(Brief) Reproduce every line of text in the items below precisely as it appears, leaving the pictures out of your answer.

-- Data supplied follows --

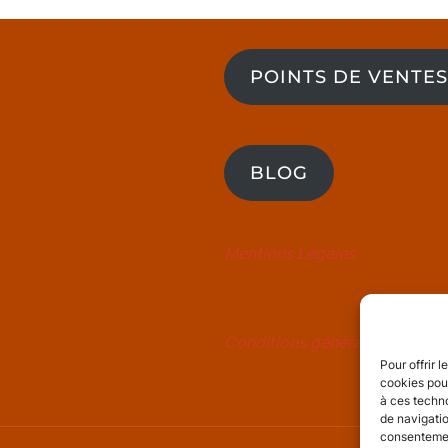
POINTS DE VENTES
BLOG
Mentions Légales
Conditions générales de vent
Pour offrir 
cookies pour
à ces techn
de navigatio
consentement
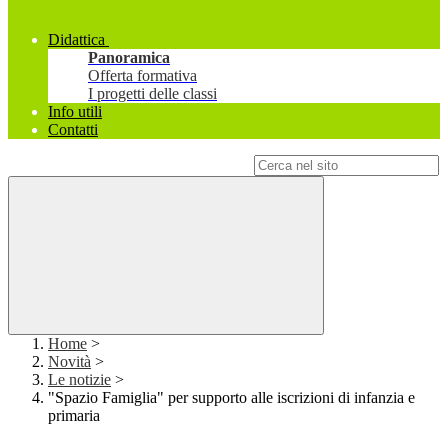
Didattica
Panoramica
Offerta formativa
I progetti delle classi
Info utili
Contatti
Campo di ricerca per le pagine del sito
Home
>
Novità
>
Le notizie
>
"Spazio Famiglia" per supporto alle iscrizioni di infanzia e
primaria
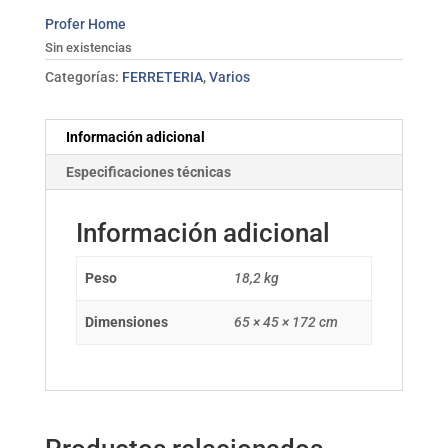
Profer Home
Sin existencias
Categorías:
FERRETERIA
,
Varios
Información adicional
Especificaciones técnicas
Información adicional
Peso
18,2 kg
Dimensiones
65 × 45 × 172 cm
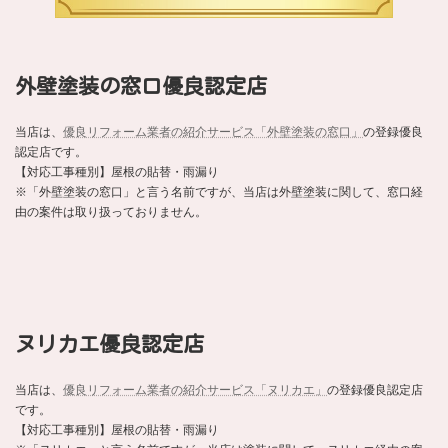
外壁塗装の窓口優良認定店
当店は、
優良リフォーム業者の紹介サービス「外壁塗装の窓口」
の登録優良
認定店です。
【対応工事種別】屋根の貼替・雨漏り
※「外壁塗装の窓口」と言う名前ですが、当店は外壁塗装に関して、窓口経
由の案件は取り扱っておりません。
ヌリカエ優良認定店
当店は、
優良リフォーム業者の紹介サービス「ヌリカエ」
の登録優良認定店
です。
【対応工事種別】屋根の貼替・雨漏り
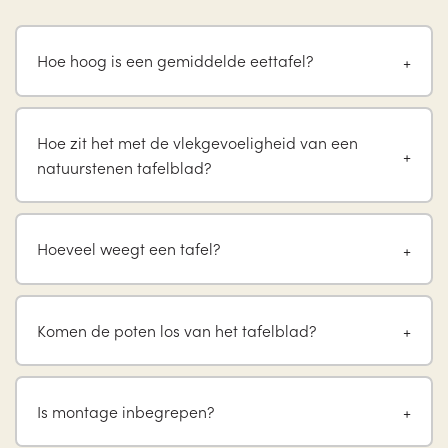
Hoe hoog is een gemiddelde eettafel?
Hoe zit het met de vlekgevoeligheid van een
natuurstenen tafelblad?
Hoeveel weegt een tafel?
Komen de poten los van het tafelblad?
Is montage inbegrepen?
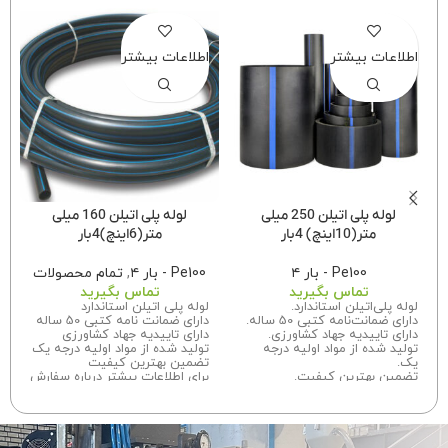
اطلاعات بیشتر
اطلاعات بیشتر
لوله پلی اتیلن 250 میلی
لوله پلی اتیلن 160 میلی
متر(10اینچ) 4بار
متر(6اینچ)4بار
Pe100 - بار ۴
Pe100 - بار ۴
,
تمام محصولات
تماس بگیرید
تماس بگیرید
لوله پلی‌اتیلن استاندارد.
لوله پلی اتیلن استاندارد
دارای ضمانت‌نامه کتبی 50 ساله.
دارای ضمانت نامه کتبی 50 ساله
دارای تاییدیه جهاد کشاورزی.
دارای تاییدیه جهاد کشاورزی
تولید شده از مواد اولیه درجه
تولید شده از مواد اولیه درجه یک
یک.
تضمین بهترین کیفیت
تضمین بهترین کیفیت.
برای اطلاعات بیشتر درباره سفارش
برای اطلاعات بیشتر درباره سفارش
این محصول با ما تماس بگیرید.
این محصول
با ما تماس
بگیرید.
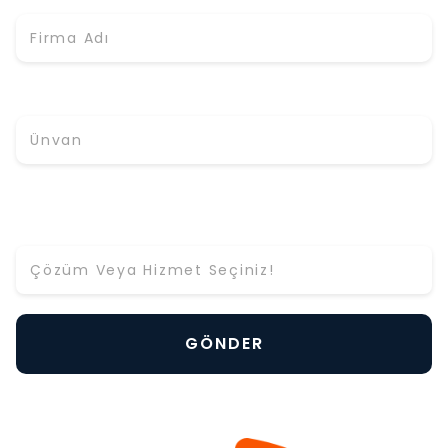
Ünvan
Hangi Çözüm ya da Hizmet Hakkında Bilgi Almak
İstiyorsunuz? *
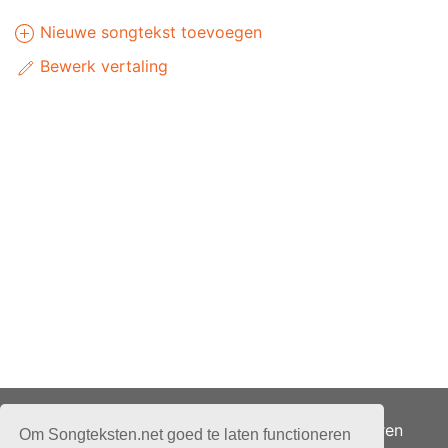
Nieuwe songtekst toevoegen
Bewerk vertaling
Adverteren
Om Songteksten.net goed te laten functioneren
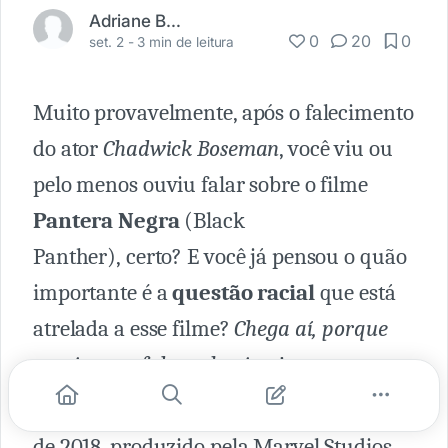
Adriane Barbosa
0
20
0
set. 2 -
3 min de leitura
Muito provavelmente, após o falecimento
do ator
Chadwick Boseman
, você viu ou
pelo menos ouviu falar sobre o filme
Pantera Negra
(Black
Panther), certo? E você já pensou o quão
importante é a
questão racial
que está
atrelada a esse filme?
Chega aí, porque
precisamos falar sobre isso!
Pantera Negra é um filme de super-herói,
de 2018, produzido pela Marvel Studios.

-- Data supplied concluded --

(Exercise response)
POINTS DE VENTES
BLOG
Mentions Légales
Conditions générales de vent
Pour offrir 
cookies pour
à ces techn
de navigatio
consentement
Didattica
Panoramica
Offerta formativa
I progetti delle classi
Info utili
Contatti
Campo di ricerca per le pagine del sito
Home
>
Novità
>
Le notizie
>
"Spazio Famiglia" per supporto alle iscrizioni di infanzia e
primaria
Profer Home
Sin existencias
Categorías:
FERRETERIA
,
Varios
Información adicional
Especificaciones técnicas
Información adicional
Peso
18,2 kg
Dimensiones
65 × 45 × 172 cm
外壁塗装の窓口優良認定店
当店は、
優良リフォーム業者の紹介サービス「外壁塗装の窓口」
の登録優良
認定店です。
【対応工事種別】屋根の貼替・雨漏り
※「外壁塗装の窓口」と言う名前ですが、当店は外壁塗装に関して、窓口経
由の案件は取り扱っておりません。
ヌリカエ優良認定店
当店は、
優良リフォーム業者の紹介サービス「ヌリカエ」
の登録優良認定店
です。
【対応工事種別】屋根の貼替・雨漏り
Hoe hoog is een gemiddelde eettafel?
Hoe zit het met de vlekgevoeligheid van een
natuurstenen tafelblad?
Hoeveel weegt een tafel?
Komen de poten los van het tafelblad?
Is montage inbegrepen?
اطلاعات بیشتر
اطلاعات بیشتر
لوله پلی اتیلن 250 میلی
لوله پلی اتیلن 160 میلی
متر(10اینچ) 4بار
متر(6اینچ)4بار
Pe100 - بار ۴
Pe100 - بار ۴
,
تمام محصولات
تماس بگیرید
تماس بگیرید
لوله پلی‌اتیلن استاندارد.
لوله پلی اتیلن استاندارد
دارای ضمانت‌نامه کتبی 50 ساله.
دارای ضمانت نامه کتبی 50 ساله
دارای تاییدیه جهاد کشاورزی.
دارای تاییدیه جهاد کشاورزی
تولید شده از مواد اولیه درجه
تولید شده از مواد اولیه درجه یک
یک.
تضمین بهترین کیفیت
تضمین بهترین کیفیت.
برای اطلاعات بیشتر درباره سفارش
برای اطلاعات بیشتر درباره سفارش
این محصول با ما تماس بگیرید.
این محصول
با ما تماس
بگیرید.
Ünvan
Hangi Çözüm ya da Hizmet Hakkında Bilgi Almak
İstiyorsunuz? *
Nieuwe songtekst toevoegen
Bewerk vertaling
Adverteren
Om Songteksten.net goed te laten functioneren
Adriane Barbosa
0
20
0
set. 2 -
3 min de leitura
Muito provavelmente, após o falecimento
do ator
Chadwick Boseman
, você viu ou
pelo menos ouviu falar sobre o filme
Pantera Negra
(Black
Panther), certo? E você já pensou o quão
importante é a
questão racial
que está
atrelada a esse filme?
Chega aí, porque
precisamos falar sobre isso!
Pantera Negra é um filme de super-herói,
de 2018, produzido pela Marvel Studios.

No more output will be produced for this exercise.